Directions for this task: Copy the lines starting at the one containing "I was, at the time waiting for a job to" and ending at the one containing "sharing my frustration with Jill and just", swapping "set design" for "stage design" and leaving everything else unchanged.

Input data:
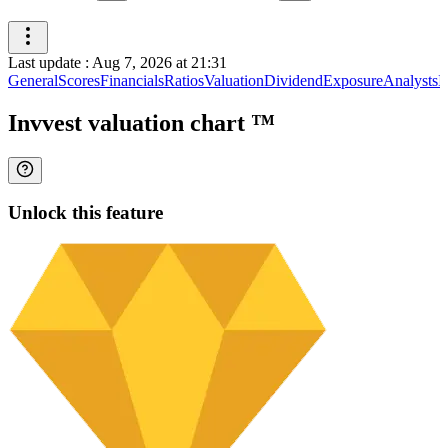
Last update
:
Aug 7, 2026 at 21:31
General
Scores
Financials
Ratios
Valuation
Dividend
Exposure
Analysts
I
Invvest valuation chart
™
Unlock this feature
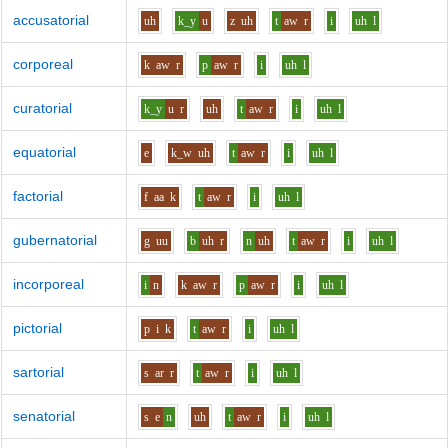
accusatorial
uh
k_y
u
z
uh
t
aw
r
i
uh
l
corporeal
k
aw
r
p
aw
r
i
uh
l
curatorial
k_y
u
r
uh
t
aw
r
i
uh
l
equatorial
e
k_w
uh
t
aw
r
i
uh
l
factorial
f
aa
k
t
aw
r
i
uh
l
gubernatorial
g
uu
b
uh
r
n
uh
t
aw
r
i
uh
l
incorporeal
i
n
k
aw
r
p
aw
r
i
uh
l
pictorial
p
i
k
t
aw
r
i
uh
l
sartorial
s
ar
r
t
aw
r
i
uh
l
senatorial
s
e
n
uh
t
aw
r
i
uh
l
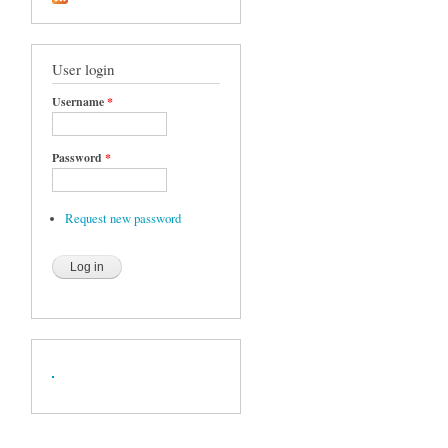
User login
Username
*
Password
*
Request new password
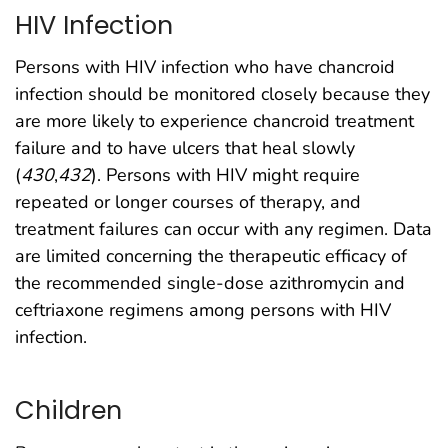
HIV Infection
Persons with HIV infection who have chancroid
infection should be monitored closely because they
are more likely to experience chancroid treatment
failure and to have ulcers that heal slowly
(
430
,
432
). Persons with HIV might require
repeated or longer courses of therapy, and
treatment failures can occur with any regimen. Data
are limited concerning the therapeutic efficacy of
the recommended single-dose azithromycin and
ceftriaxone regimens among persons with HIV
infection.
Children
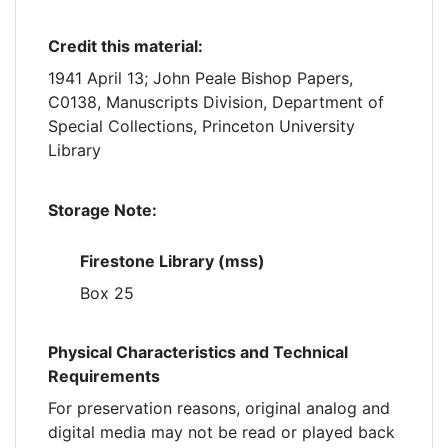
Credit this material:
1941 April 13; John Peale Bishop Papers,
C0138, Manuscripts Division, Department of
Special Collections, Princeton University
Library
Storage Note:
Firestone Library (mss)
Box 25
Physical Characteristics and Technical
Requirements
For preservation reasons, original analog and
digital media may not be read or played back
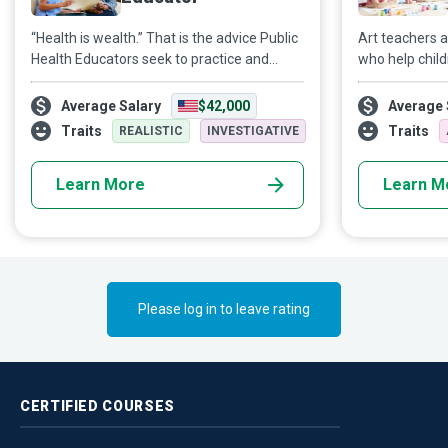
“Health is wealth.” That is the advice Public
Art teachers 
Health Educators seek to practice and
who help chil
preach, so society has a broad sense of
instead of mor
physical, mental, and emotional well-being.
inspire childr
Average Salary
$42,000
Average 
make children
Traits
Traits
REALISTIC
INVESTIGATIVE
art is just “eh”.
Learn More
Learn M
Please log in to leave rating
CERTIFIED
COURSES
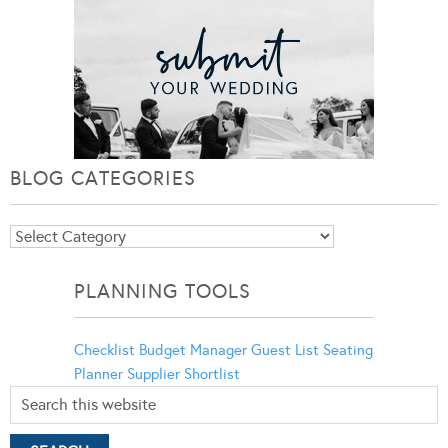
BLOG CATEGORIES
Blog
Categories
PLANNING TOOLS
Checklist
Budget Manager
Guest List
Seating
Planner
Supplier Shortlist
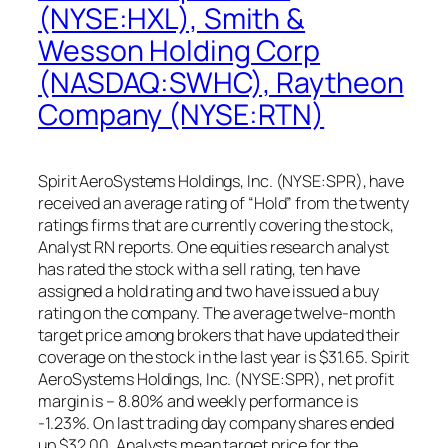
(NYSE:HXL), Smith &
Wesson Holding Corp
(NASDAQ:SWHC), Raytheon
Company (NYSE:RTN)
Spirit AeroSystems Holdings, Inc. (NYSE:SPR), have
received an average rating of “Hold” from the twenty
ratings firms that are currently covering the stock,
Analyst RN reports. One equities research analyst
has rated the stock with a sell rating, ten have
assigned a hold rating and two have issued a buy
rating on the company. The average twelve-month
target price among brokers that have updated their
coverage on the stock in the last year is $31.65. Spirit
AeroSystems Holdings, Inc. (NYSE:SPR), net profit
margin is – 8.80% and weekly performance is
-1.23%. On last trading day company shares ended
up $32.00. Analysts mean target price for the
==
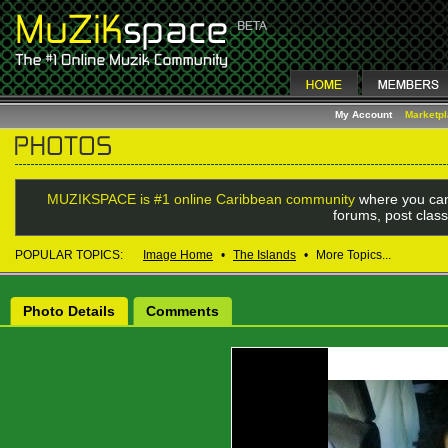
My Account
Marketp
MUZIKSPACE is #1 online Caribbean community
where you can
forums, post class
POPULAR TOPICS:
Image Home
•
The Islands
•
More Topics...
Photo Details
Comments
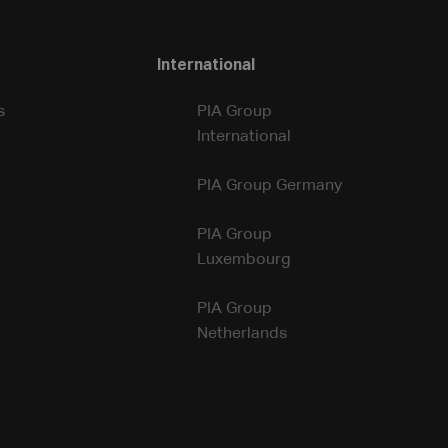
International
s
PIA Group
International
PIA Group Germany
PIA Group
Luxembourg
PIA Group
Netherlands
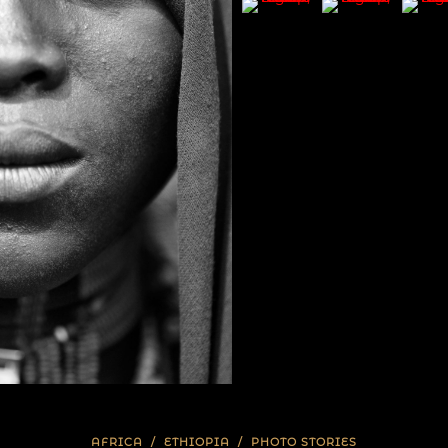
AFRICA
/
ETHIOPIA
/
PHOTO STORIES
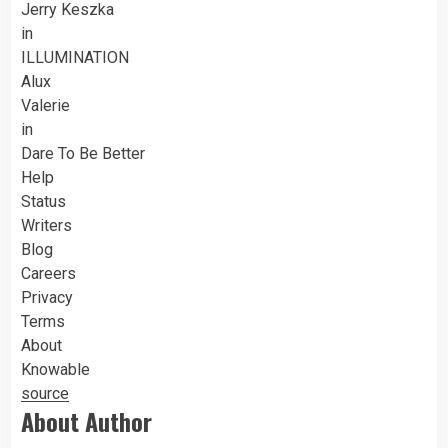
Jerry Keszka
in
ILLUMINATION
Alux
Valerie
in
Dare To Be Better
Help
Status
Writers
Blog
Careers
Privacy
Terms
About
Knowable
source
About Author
--
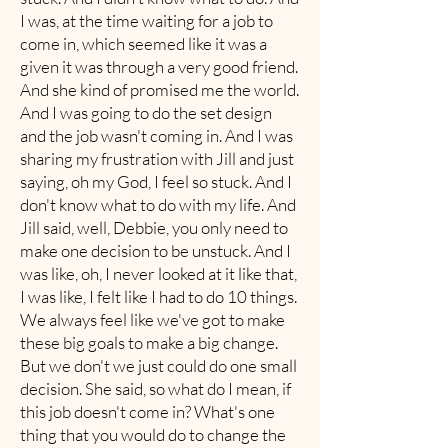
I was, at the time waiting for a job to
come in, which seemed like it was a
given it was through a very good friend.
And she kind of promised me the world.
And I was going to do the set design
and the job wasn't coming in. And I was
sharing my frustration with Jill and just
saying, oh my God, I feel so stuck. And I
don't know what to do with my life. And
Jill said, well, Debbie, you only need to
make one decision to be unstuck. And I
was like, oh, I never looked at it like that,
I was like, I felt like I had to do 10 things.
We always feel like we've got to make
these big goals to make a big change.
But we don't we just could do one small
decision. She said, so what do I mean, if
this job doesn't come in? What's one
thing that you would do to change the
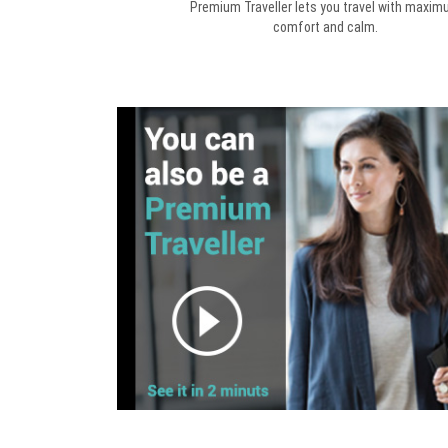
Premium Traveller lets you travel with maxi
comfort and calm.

Result for this exercise:
I was, at the time waiting for a job to
come in, which seemed like it was a
given it was through a very good friend.
And she kind of promised me the world.
And I was going to do the stage design
and the job wasn't coming in. And I was
sharing my frustration with Jill and just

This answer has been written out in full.